Siamo alle solite. Quando un nodo di sviluppo si affaccia sulla scena, tutti lì a morsicarlo, evitando che i fili si connettano tra loro e si trasformino in una rete di opportunità. E’ il destino toccato a Matera 2109, tanto per fare un esempio. Anziché aspettare che la torta sia pronta e cresca, anziché immaginare e sviluppare ciò che si può costruire intorno alla torta, sono corsi tutti a leccarla, tutti a reclamarne una fetta. Impoverendo le potenzialità di un evento che solo dopo l’esplosione genuina delle sue energie avrebbe potuto trainare il resto. E invece tutti a salire sul carro, appesantendolo, rallentandolo, indebolendolo, già alla partenza.

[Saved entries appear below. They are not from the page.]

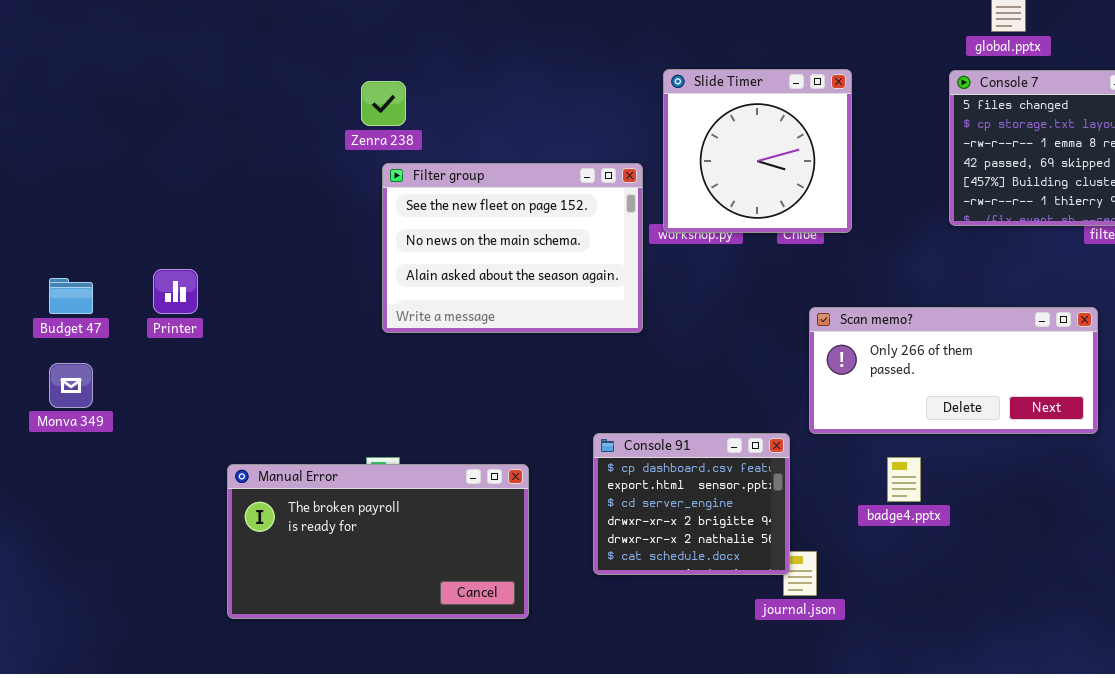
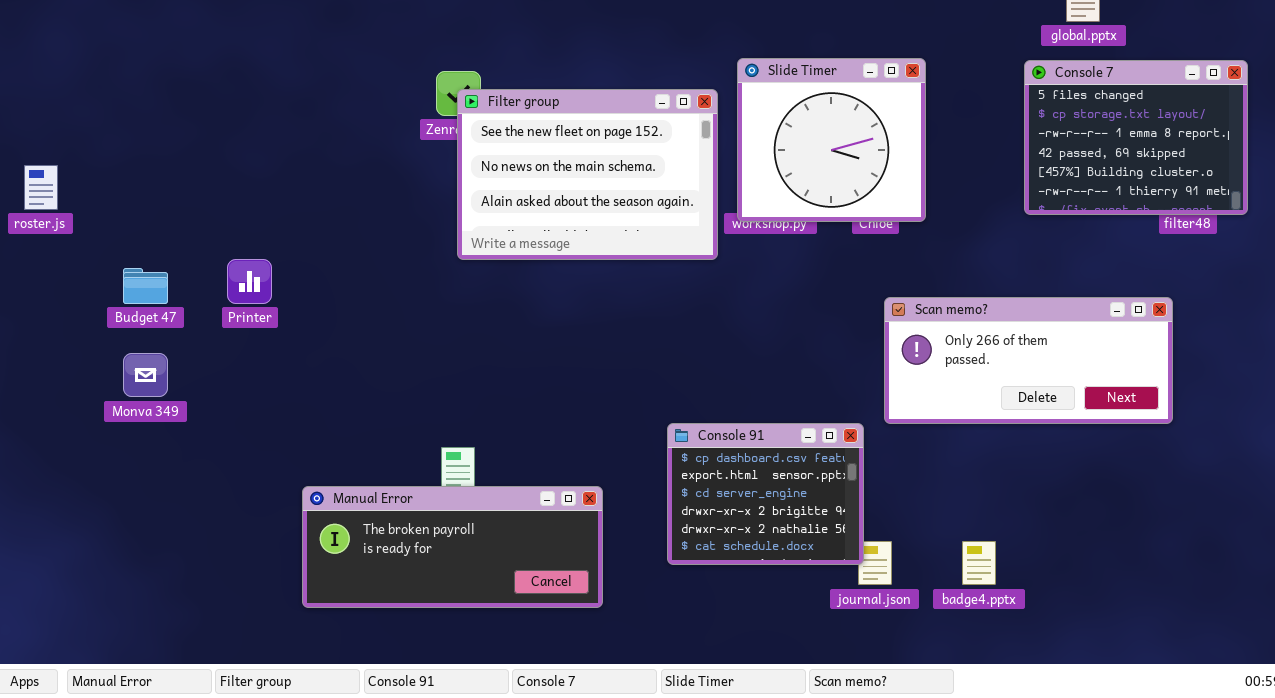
Filter group: [382,163,643,333] -> [457,89,718,260], moved
badge4.pptx: [887,457,921,502] -> [962,541,996,585], moved
Manual Error: [227,464,529,619] -> [302,486,603,608], resized

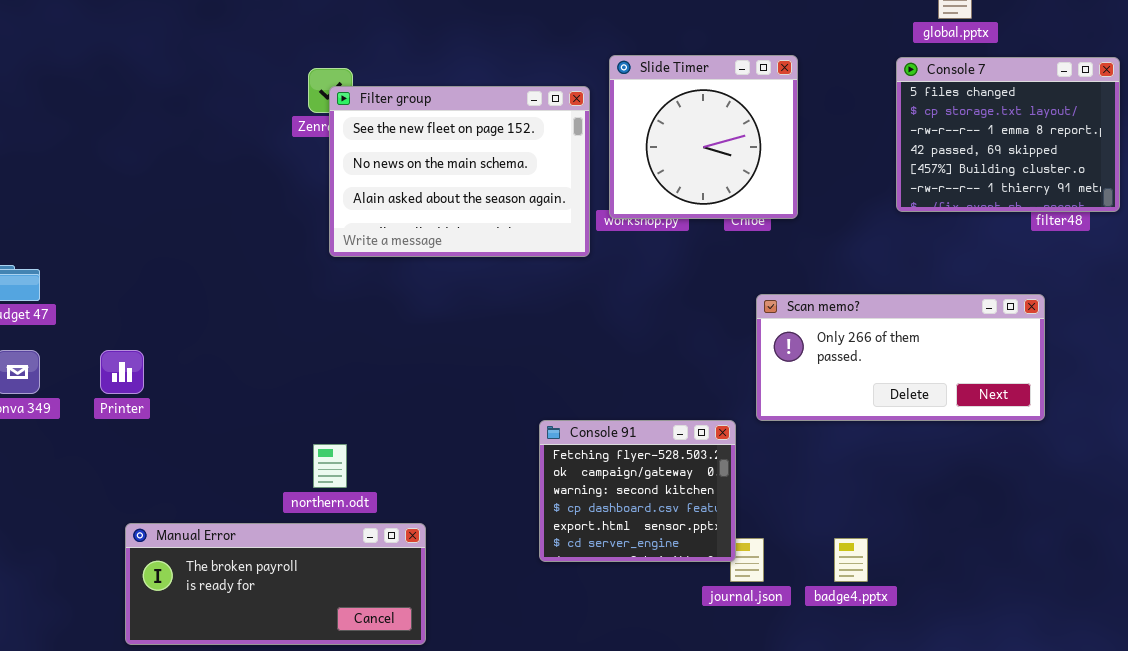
Printer: [227,259,272,304] -> [100,350,144,394], moved
Console 91: [667,423,864,565] -> [539,420,736,562], scrolled up 3 rows
Manual Error: [302,486,603,608] -> [125,523,426,645], moved

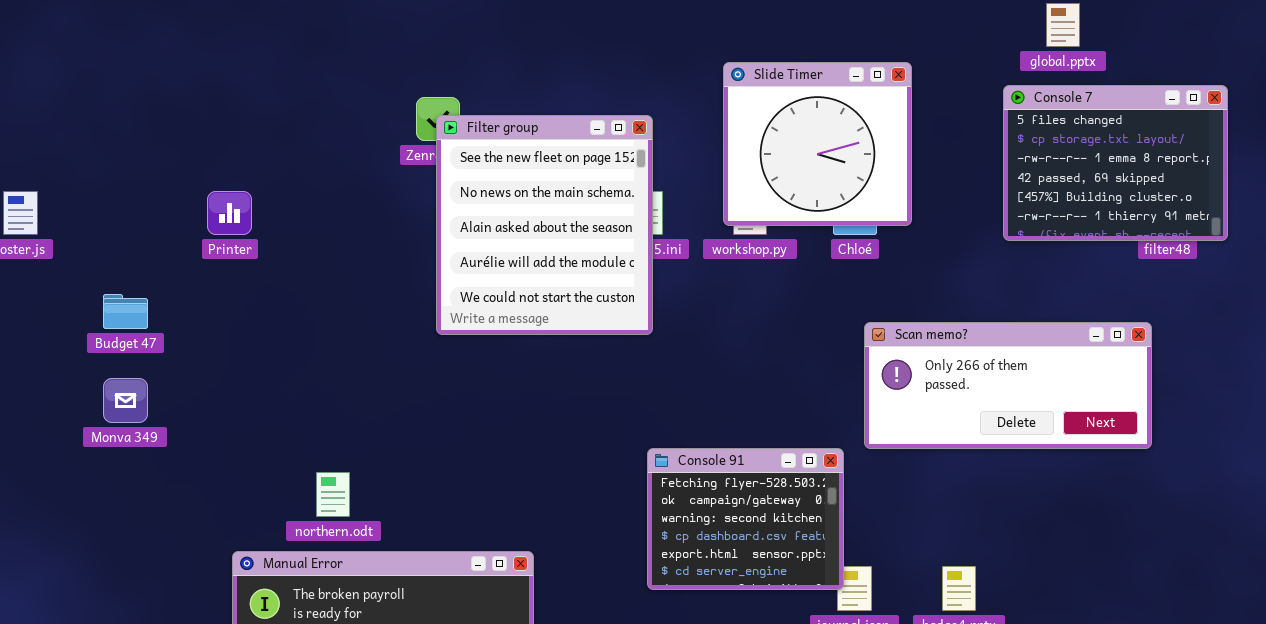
Slide Timer: [609,55,798,219] -> [723,62,912,226], moved
Filter group: [329,86,590,257] -> [436,115,653,335], resized
Printer: [100,350,144,394] -> [207,191,252,235], moved
northern.odt: [313,444,347,488] -> [316,472,350,517], moved

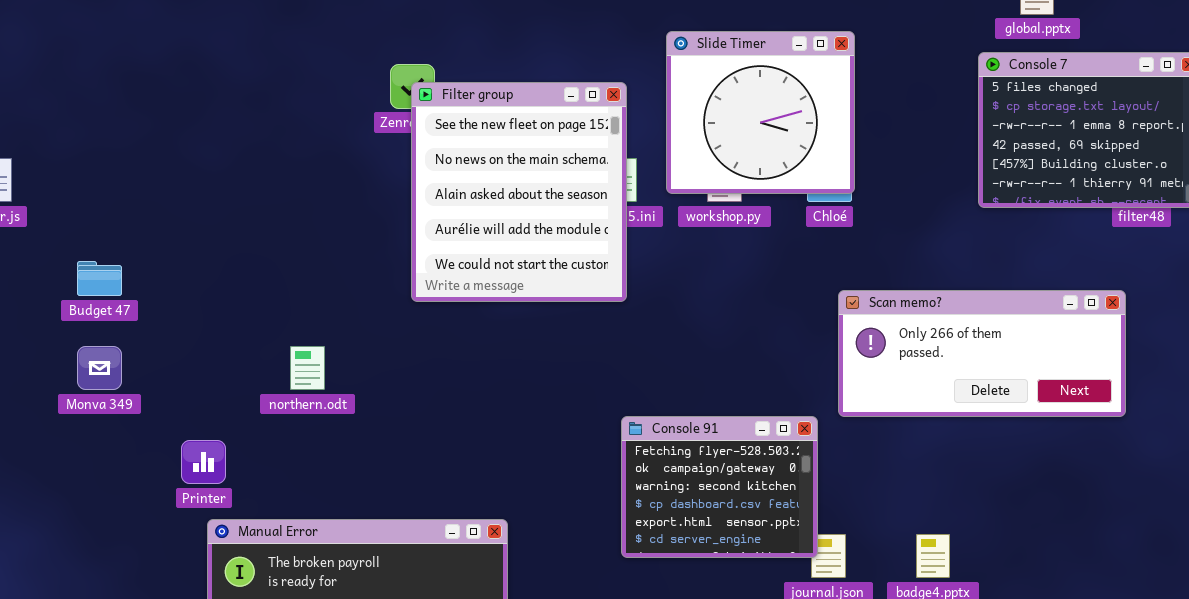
Slide Timer: [723,62,912,226] -> [666,31,855,194], moved
Printer: [207,191,252,235] -> [181,440,226,484], moved
northern.odt: [316,472,350,517] -> [290,346,325,390], moved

E’ così che un’opportunità muore e si trasforma in banalità. Le reti e le connessioni per lo sviluppo appartengono alle categorie della complessità. Ma qui siamo abituati ad altri approcci, da secoli.

In modo che quando si prova a semplificare, allora diventa tutto superficiale. Quando si prova ad affrontare la complessità, si preferiscono le complicazioni. Armonizzare le potenzialità di un territorio vuol dire affrontare la complessità e innescare le micce dello sviluppo. Mettere in conflitto le potenzialità, non riconoscerne le differenze e le prevalenze, vuol dire prendere a calci il futuro.  Così finiremo, tanto per citare Churchill, di vedere il pericolo in ogni opportunità.